As far as soundness*- I do recall strengthened versions of the downward Löwenheim–Skolem theorem, where not only is the cardinality of the model denumerable, but that the domain is the natural numbers and all of the predicates defined at a certain cutoff in the arithmetic hierarchy. Might results in this neighborhood show that using ZF without choice is strong (i.e. so the proof theory is still sound) enough to be used in countermodel construction in normal first-order semantics? Or, in terms of Moore's discussion, might this also show in some sense that the use of eigenvariables in standard classical logic is free from implicit use of the axiom of choice?
This latter issue is more closely related to the completeness worry. Consider a meta-theoretic demonstration that some existentially quantified sentence is logically true. If we don't avail ourselves of completeness results, this requires basically showing that every single model is such that at least one object in that model renders the formula (you get when a name for that object replaces the bound variable) true.
Clearly, if the axiom of choice is true, this is a licit procedure. The choice function will take each of an infinite number of models to the object assigned in each model to the variable made free when the existential quantifier stripped off. But it raises the question of whether some logics are such that the converse holds, that this is only in general a licit procedure if the axiom of choice is true. This is much closer to Moore's issue, as the treatment of the free variable in the meta language mirrors the use of eigenvariables in natural deduction proofs of the sentence.
If there's anything to this, then one would expect expressibility issues to loom large. For example ZF being fine for the semantics of expressively weaker logics, but ZFC needed for expressively stronger logics.
Likewise, there are interesting issues of constructivity and choice. Intuitionist logic has the existential property and classical logic does not. That is, if an existentially quantified statement is provable in intuitionist logic, then the formula with the quantifier removed and the resulting free variable replaced by a name is also provable. (Along with the similar disjunction property), this a concrete way in which intuitionist logic is more constructable than classical logic. Intuitively, this connects to the choicyness (even for first order logic) of meta-linguistically determining that an existentially quantified statement is logically true.
Moore's book is fantastic, so I suspect I'm missing something. But as I try to make sense of Moore with my limited set theory abilities, it would be cool if anyone wants to set me straight and/or direct me to some literature on these very issues.
[Notes*
I don't like this way of talking. Why not say that the issue is whether the semantics are complete with respect to the proof theory? Seriously, why doesn't Goedel entail that second order semantics are unsound rather than second order proof theory incomplete? Full second order entailment contains so much mathematics (e.g. if the continuum hypothesis is true, then its second order formulation is true in every second order model) why not take a natural deduction formulation of the proof theory to get at its logical core and relegate the extra stuff to mathematics? I should probably ask for an explanation of this in a stand alone post.
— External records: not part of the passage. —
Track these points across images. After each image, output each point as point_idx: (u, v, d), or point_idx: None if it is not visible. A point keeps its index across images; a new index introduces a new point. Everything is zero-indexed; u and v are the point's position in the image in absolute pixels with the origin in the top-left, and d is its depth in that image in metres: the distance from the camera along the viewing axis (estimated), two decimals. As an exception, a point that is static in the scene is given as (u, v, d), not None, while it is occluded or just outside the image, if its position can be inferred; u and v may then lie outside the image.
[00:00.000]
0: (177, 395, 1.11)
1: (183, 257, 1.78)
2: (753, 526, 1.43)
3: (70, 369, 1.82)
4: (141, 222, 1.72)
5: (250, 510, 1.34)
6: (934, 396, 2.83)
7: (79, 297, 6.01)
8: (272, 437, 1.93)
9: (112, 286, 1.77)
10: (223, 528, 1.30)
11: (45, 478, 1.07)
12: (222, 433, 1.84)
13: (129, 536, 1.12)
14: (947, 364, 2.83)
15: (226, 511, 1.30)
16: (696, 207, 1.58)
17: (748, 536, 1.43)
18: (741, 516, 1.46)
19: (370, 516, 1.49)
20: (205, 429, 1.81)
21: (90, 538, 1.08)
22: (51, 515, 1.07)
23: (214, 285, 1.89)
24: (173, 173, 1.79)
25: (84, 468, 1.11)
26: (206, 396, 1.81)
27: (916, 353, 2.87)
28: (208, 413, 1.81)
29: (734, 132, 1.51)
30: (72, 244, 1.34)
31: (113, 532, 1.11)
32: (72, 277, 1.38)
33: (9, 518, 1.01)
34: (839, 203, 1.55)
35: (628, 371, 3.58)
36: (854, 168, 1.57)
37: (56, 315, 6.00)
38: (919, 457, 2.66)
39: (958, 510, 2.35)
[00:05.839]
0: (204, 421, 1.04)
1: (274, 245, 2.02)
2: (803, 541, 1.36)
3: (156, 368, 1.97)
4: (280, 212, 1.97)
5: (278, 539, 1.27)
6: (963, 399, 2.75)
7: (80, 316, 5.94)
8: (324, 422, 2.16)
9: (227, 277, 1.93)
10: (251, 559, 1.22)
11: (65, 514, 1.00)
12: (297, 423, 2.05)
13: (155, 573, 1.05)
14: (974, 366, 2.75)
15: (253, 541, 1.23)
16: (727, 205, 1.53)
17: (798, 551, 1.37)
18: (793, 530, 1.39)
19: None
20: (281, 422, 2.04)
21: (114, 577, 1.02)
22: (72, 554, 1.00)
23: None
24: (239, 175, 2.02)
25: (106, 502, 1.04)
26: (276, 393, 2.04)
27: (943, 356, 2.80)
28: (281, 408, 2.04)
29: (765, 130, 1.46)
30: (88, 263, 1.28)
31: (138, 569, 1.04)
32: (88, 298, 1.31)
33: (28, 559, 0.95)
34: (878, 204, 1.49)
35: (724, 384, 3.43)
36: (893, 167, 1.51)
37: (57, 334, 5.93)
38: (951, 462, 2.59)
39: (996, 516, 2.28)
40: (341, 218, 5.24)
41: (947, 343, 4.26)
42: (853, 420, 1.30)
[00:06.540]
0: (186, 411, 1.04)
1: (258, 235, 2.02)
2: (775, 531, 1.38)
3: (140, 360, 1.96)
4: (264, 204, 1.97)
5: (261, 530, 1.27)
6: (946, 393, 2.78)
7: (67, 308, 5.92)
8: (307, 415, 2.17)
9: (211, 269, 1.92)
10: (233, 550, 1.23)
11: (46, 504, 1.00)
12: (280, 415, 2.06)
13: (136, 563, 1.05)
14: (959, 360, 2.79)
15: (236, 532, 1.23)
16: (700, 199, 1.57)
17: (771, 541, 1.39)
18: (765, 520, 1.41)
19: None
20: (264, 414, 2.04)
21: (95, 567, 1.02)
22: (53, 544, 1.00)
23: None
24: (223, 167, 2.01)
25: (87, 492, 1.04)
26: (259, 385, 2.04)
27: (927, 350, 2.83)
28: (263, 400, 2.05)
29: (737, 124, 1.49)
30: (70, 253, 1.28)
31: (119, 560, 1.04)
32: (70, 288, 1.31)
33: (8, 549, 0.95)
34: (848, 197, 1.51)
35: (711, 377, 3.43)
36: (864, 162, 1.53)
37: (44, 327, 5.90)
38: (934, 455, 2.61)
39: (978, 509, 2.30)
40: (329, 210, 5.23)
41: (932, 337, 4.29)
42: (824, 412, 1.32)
Kreisel worried about related issues so much that he had a hard time seeing what completeness proofs are for in the first place. He thought there only justification was that they entailed that truth via the semantics was recursively (/effectively, at least via Church's Thesis, but maybe also without; I don't know) enumerable.
It would have been great to talk with Kreisel about modal logic, because it seems clear that completeness proofs there do much more, so much so that it's bizarre that we typically teach meta-theory of first-order logic before teaching modal logic. Often at the end of a well taught normal meta-theory class, over half the class still has no idea why we've proved all this stuff. At the end of a well taught modal logic class, this simply doesn't happen. And those very same students will get why one studies meta-theory of regular first order logic.]